If you’re looking for a quick and delicious meal that feels like indulgence without the guilt, then this Keto Shrimp Egg Roll in a Bowl is just what you need! It’s a fantastic option for busy weeknights or those moments when you crave comforting takeout but want to stick to your healthy eating goals. This recipe packs all the fantastic flavors of traditional egg rolls without the wrappers, making it perfect for anyone on a keto diet.
What I love most about this dish is how simple it is to prepare. You can whip it up in about 40 minutes, and trust me, your family will rave about it. Whether it’s a cozy dinner at home or a gathering with friends, this Keto Shrimp Egg Roll in a Bowl is sure to impress everyone at the table!
Why You’ll Love This Recipe
- Quick and Easy: With just 15 minutes of prep and 25 minutes of cooking, you can have dinner ready in no time!
- Family-Friendly: It’s loaded with shrimp and veggies, making it a nutritious choice that even picky eaters will enjoy.
- Make-Ahead Convenience: You can easily prepare the components in advance and toss them together when you’re ready to eat.
- Flavor Packed: The combination of garlic, ginger, and soy sauce creates an explosion of flavor that will keep you coming back for more.

Ingredients You’ll Need
You’ll be pleased to find that this recipe uses simple, wholesome ingredients that are easy to find. Let’s gather what we need!
For the Main Dish
- 1 pound Large Shrimp (peeled and deveined)
- 2 tbsp Olive Oil (divided)
- 10 ounces Coleslaw Mix
- 1/4 cup Matchstick Carrots
- 1/2 cup Onions (chopped)
- 3 tsp Minced Garlic
For the Sauce
- 1/4 cup Soy Sauce
- 2 tsp Ginger Paste
- 1 tsp Sesame Oil
- 1 tsp Sugar-Free Honey
For Garnish
- Black sesame seeds
Variations
One of the best parts about this recipe is its flexibility! Feel free to get creative with these variations based on your preferences:
- Swap the protein: If shrimp isn’t your thing, try using chicken or tofu instead for a different flavor profile.
- Add more veggies: Toss in some bell peppers or snap peas for extra crunch and nutrition.
- Spice it up: Add some red pepper flakes or sriracha if you like a bit of heat!
- Try different sauces: Experiment with coconut aminos instead of soy sauce for a slightly sweeter taste.
How to Make Keto Shrimp Egg Roll in a Bowl
Step 1: Cook the Shrimp
Start by heating 1 tablespoon of olive oil in a skillet over medium-high heat. Season your shrimp with salt and pepper before placing them into the hot oil.

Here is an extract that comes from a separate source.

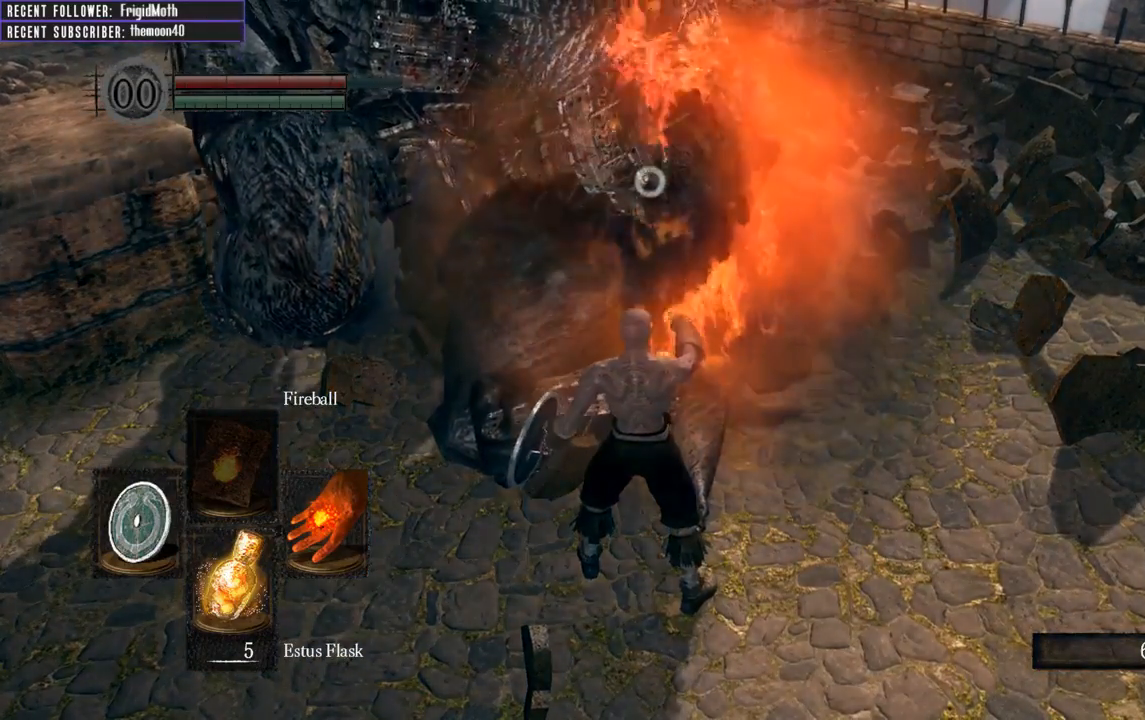
{"buttons": ["R1"], "left_stick": "center", "right_stick": "center", "events": [[433, "R1", "down"]]}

Sauté until they are opaque and cooked through—this should only take about 3-4 minutes. Once done, remove them from the skillet and set aside. Cooking the shrimp first ensures they stay juicy and flavorful!
Step 2: Sauté the Veggies
In the same skillet, add another tablespoon of olive oil and reduce the heat to medium. Stir in chopped onions and sauté until they soften, which takes around 3-5 minutes. This step brings out their natural sweetness, adding depth to our dish.
Step 3: Add Coleslaw Mix
Next up, mix in your coleslaw mix along with matchstick carrots. Cover the skillet and let it cook until the coleslaw begins to soften—about 3-4 minutes. This gives our dish that classic egg roll crunch while still retaining some freshness.
Step 4: Make the Sauce
In a bowl, whisk together soy sauce, ginger paste, minced garlic, sesame oil, and sugar-free honey until well combined. This sauce is where all those delicious flavors come together!
Step 5: Combine Everything
Return the cooked shrimp back into the skillet with your veggies. Pour over that lovely sauce we just made! Stir everything together and let it simmer until most of the liquid has absorbed—around 5 minutes. This ensures every bite is packed with flavor!
Step 6: Serve and Enjoy!
Finally, garnish your Keto Shrimp Egg Roll in a Bowl with black sesame seeds before serving. Enjoy every delightful bite of this healthy take on an old favorite!
Pro Tips for Making Keto Shrimp Egg Roll in a Bowl
Making this delicious dish is as easy as pie, and with these tips, you’ll elevate your cooking to the next level!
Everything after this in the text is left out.